Features

Hit the Books! National Reading Day Tips From Fordham Professors

On March 2, relax and grab a book to celebrate National Reading Day. (Brian Jasinski/The Observer)

By JEWEL GALBRAITH
Contributing Writer
Published: February 22, 2012

For college students, reading is a daily activity.   But while our textbooks can be captivating, the reading we do for class isn’t exactly the kind you would want to curl up with in a coffee shop on a rainy afternoon.  So if you’re ready to read a book that doesn’t have appendices or practice problems in the back, look no further.  We’ve asked Fordham English professors for their recommendations on the best lit to pick up from the library, just in time for National Reading Day on March 2.

Professor Stuart Sherman

Recent Read:  “Pulphead” by John Jeremiah Sullivan

Sherman says that Pulphead, a collection of essays published in mid-2011, sticks out as one of his favorite reads of the past year.  The essays included are a collection of magazine-style features on widely varied topics ranging from Michael Jackson to reality TV.  Some of them, Sherman said, are focused on offbeat subcultures like Christian Rock fandom.  To write these, Sullivan immersed himself entirely in the cultures themselves—he even traveled to a Christian Rock Festival with a group of die-hard fans—and by doing so ended up with what Sherman said are incredibly insightful portraits.  “It’s amazing, really lovable writing,” he said.

All-Time Favorite:  “The Annotated Alice” by Martin Gardener

Sherman read “Alice’s Adventures in Wonderland” by Lewis Carroll for the first time at age eight, and fell in love with the puzzle aspect of the book at age 14.  “The Annotated Alice,” he said, takes the text of “Alice’s Adventures in Wonderland” and “Through the Looking-Glass” and explains the math and word puzzles, cultural references, and other obscurities they include.  Sherman said that he first taught the book as a young man when he was teaching high school, and it has stuck with him since.  “It’s just beautiful,” he said, “I love it.”

Professor Fawzia Mustafa

Mustafa insisted that as a professor who works with literature every day, she doesn’t think of books in terms of “favorites” and is hard-pressed to single out one as the one she likes best.  She did, however, suggest that Fordham students read “Nervous Conditions,” a Zimbabwean novel by Tsitsi Dangarembga.  Mustafa explained that the novel, published in 1988, is now almost on par with Chinua Achebe’s “Things Fall Apart” as one of the African novels that is most often assigned by professors.  The novel is about a young girl named Tambu and her family and their life in Zimbabwe (then Rhodesia) in the 1960s.  Mustafa said that “Nervous Conditions” is especially remarkable for its “smart, sharp, sophisticated” feminism.

Professor Laura Greeney

Recent Read: “Atonement” by Ian McEwan

“Atonement” is most widely known as the romantic and wrenching flick starring Keira Knightley and James McAvoy, but it was originally a novel by Ian McEwan, published in 2001.  Though Greeney enjoyed the film adaptation, she said that the novel itself was even better.
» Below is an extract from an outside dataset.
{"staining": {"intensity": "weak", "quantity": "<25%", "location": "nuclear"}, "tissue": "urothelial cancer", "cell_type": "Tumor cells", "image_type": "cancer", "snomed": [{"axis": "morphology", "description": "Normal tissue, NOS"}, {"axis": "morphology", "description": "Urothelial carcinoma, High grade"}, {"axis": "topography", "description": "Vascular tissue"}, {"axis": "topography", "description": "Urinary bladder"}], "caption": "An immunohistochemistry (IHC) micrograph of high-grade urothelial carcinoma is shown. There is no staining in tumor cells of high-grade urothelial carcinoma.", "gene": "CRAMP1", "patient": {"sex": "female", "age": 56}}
All-Time Favorite: “Wuthering Heights” by Emily Bronte

As a teenager, Greeney loved Emily Bronte’s classic,
Wuthering Heights.”  Greeney cautioned students against writing the book off as a simple love story; in reality, she says, it offers much more.  “It is a story about the best and worst of human nature, the need to accept our true selves, and the resilience of the human spirit,” she said.